Physiological coronary function assessment by MRI uses phase-contrast (PC) imaging to quantify the blood flow through the coronary arteries. Sakuma et al. have reported in their canine study that the coronary blood flow (CBF) measured with the PC technique correlated well with flowmeter measurements [130]. Flow in the coronary sinus, which represents 96% of the total myocardial blood flow [131], has also been assessed [132, 133]. Lund et al. have reported in a canine model that CBF measured in the left anterior descending (LAD) and left circumflex (LCX) showed excellent correlation with the flow of coronary sinus (r = 0.98, p < 0.001) [132]. Coronary flow reserve (CFR) which is the fractional CBF increase induced by stress agent is another target. Sakuma et al. have reported that the CFR measured in LAD in healthy subjects was significantly higher than that in patients with significant LAD stenosis [134]. Kato et al. have reported that in patients with suspected coronary artery disease, CFR assessed on the coronary sinus flow showed higher hazard ratio (HR) for the prediction of major adverse cardiac events than the presence of > 10% ischemia on stress perfusion cardiac magnetic resonance (HR: 14.16 vs 6.50, respectively) [133]. These physiological measurements estimate the severity and extent of atherosclerotic burden, including the presence of multi-vessel disease or microvascular dysfunction [135, 136]. The prognostic value of CFR [133, 135,136,137] is noted and it can be a good candidate for a “non-contrast one-stop-shop-test” to be combined with coronary MRA.

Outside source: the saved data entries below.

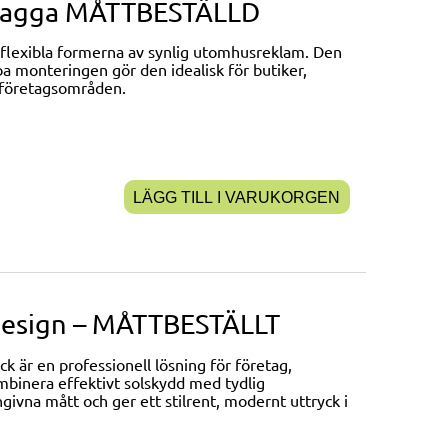
mflagga MÅTTBESTÄLLD
 flexibla formerna av synlig utomhusreklam. Den
a monteringen gör den idealisk för butiker,
 företagsområden.
LÄGG TILL I VARUKORGEN
 design – MÅTTBESTÄLLT
 är en professionell lösning för företag,
ombinera effektivt solskydd med tydlig
givna mått och ger ett stilrent, modernt uttryck i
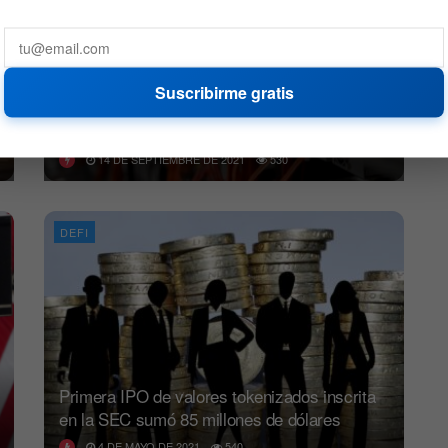
Suscribirme gratis
Argo Blockchain lanza oferta pública inicial en
Nasdaq
14 DE SEPTIEMBRE DE 2021
530
DEFI
Primera IPO de valores tokenizados inscrita
en la SEC sumó 85 millones de dólares
4 DE MAYO DE 2021
540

Meanwhile, another measurement of coronary flow, the functional flow ratio (FFR), is still under development. Direct assessment of the pressure gradient (ΔP) along the stenotic coronary artery with PC imaging was reported by Deng et al., who observed a significant increase in ΔP in suspected coronary stenosis lesions than in controls (6.40 ± 4.43 mmHg vs. 0.70 ± 0.57 mmHg, p = 0.025) [138]. Current technical problems related to this PC application are the partial volume effects at stenotic regions, possible impact from turbulence on the accuracy of PC-MRI velocity measurements, and the need to cope with cardiac and respiratory motion [138]. 4D flow is an advanced promising technique of PC with flow encoding in all three dimensions of space, plus time along the cardiac cycle. The current typical spatial resolution of 4D flow is 1.5 × 1.5 × 1.5 to 3 × 3 × 3 mm3 [139], which is not enough for coronary artery imaging. Further developments with higher resolution are expected.

Conclusions

Non-contrast coronary MRA is a non-invasive, non-ionizing radiation modality that is particularly unique, as it does not require contrast use to enhance intra-luminal blood flow. These characteristics have great potential for routine clinical applications. We reviewed the current clinical use and the in-progress technical developments that could significantly impact coronary MRA prospectively. The central thesis is that the combination of PI and CS is expected to maintain high spatial resolution while reducing the total time of acquisition, and application of DLR is promising for effective denoizing to improve SNR and CNR. Research-based coronary MRA assessment methods of stenosis severity, physiological function, and plaque characteristics are being developed to transform coronary MRA into a robust non-invasive imaging modality to be used routinely for clinical decision making in cardiovascular medicine.